As of 9:20 a.m. ET, Dow Jones Industrial Average futures fell 16 points to 12570, S&P 500 futures dipped 3.3 points to 1307 and Nasdaq 100 futures rose 0.25 point to 2426.
The markets are sitting at their highest level since July, bolstered by unexpectedly strong economic data and generally positive corporate earnings. Two big-name companies, however, failed to impress with their fourth-quarter results.
General Electric (GE), the U.S. conglomerate and Dow component, posted a per-share operating profit of 39 cents that topped expectations by a penny, but its $38 billion in revenue came in short of the $40 billion analysts forecast.
Search behemoth Google (GOOG) missed Wall Street's view on the top and bottom lines when it unveiled its results after the closing bell on Thursday. The Mountain View-based company's shares plunged in extended trading.
Other technology majors fared considerably better: Intel (INTC), IBM (IBM) and Microsoft (MSFT) all topped profit expectations when they posted their results after the closing bell on Thursday. However, as has been a trend this earnings season, revenues were more mixed.
Market participants were also keeping a close eye on negotiations between the Greek government and private creditors that are in their third day. Part of the country's rescue package from the European Union hinges on private bondholders taking a loss, something that has been agreed to in principle. The talks are now focused on the technical side of the so-called bond swap deal, in which some holders of Greek debt will voluntarily accept new bonds with different maturities and coupon payments.
However, if the talks fall through, the country may be forced to either push for an involuntary arrangement or risk losing its much-needed bailout tranche. Either case could trigger default conditions on debt insurance or cause an actual default, both of which could slam Europe's banks and financial system, analysts have said. The country's next major debt payment is slated for March.
The euro slumped 0.39% to $1.2919 following a three-day winning streak. The greenback was recently up 0.33% against a basket of six world currencies.
Commodities were mixed on the day. The benchmark crude oil contract fell 43 cents, or 0.43%, to $99.96 a barrel. Oil prices have been weak over the past three sessions as traders have trimmed down expectations for the risk posed by terse relations between Iran and the U.S. over that Strait of Hormuz in the Gulf, Olivier Jakob, Managing Director at Swiss-based Petromatrix, wrote in a note to clients on Friday.
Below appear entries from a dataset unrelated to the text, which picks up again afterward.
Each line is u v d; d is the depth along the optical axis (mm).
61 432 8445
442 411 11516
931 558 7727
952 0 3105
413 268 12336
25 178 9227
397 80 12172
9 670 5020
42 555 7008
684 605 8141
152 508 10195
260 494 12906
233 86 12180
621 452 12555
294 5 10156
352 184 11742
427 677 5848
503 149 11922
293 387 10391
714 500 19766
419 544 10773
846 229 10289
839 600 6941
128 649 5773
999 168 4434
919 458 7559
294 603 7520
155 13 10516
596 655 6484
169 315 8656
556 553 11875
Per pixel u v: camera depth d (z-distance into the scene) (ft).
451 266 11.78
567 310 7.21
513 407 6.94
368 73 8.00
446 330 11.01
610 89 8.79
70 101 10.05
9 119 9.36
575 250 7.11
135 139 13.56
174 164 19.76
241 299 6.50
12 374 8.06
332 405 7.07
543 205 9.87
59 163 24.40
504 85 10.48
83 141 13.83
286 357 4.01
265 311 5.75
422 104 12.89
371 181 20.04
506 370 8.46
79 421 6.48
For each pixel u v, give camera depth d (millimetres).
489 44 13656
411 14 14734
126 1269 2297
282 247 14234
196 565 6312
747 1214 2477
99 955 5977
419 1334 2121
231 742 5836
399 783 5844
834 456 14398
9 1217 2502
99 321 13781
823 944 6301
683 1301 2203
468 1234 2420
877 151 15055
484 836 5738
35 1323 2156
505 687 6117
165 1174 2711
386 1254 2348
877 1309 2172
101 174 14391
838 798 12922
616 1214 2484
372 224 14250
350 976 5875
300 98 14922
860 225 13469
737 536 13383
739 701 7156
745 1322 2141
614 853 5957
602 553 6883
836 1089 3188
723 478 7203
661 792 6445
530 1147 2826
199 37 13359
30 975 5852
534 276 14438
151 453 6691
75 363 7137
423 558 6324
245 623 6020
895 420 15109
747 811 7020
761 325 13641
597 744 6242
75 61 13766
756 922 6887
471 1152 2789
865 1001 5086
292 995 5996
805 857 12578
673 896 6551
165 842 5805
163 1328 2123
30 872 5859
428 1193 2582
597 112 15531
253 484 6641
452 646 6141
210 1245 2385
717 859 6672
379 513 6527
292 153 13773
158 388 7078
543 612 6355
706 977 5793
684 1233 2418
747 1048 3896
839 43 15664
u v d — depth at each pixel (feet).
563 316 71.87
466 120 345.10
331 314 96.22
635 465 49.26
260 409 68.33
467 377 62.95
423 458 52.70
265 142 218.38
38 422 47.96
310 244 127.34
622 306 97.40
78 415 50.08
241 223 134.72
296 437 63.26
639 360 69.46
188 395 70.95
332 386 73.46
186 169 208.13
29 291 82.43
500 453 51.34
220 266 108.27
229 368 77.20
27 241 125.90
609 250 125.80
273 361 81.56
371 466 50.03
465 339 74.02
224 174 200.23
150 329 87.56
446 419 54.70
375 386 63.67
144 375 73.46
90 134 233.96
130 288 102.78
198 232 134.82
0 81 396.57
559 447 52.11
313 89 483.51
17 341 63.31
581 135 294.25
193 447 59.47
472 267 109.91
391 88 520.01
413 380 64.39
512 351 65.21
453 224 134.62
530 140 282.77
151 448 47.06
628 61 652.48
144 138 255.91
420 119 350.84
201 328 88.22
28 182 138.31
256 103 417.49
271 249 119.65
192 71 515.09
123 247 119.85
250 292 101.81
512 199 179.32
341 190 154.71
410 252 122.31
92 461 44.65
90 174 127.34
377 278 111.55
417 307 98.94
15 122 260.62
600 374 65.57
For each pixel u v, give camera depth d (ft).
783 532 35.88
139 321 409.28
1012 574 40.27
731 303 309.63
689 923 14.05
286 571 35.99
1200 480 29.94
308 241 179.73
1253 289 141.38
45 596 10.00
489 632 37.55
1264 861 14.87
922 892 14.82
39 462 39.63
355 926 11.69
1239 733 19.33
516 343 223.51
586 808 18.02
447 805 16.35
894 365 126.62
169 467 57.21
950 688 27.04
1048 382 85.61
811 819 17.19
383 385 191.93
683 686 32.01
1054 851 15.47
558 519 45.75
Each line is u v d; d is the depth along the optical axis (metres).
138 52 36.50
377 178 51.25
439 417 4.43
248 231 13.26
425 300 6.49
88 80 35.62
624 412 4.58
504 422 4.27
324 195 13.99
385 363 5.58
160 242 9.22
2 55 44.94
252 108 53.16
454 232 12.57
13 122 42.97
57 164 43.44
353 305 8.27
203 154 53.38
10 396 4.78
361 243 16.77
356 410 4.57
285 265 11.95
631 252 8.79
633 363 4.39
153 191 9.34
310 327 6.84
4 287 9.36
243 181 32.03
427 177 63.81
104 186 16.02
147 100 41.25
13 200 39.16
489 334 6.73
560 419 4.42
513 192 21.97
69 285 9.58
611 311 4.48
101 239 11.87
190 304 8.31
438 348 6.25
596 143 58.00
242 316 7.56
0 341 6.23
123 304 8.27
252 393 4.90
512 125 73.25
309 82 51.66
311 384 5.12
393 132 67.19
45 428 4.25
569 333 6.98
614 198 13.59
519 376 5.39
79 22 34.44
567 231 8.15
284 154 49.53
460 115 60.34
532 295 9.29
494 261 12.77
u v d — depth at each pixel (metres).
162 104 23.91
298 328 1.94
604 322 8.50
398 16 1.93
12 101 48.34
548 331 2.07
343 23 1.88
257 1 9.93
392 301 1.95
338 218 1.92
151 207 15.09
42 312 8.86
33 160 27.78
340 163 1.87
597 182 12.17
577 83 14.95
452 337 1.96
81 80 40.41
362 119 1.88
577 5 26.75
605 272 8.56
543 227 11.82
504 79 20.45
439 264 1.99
Wholesale RBOB gasoline rose 0.04% to $2.817 a gallon. In metals, gold dipped $1.30, or 0.08%, to $1,653 a troy ounce.
On the economic front, a report on existing home sales is on tap for 10:00 a.m. ET. Sales may have risen in December to an annualized pace of 4.7 million units from 4.4 million in November, economists said ahead of the release. The housing sector has struggled with high supplies, still tepid demand and tight conditions in lending markets.
European blue chips fell 0.54%, the English FTSE 100 slumped 0.11% to 5,735 and the German DAX fell 0.39% to 6,491.
In Asia, the Japanese Nikkei 225 rallied 1.5% to 8,766 and the Chinese Hang Seng climbed 0.84% to 20,110.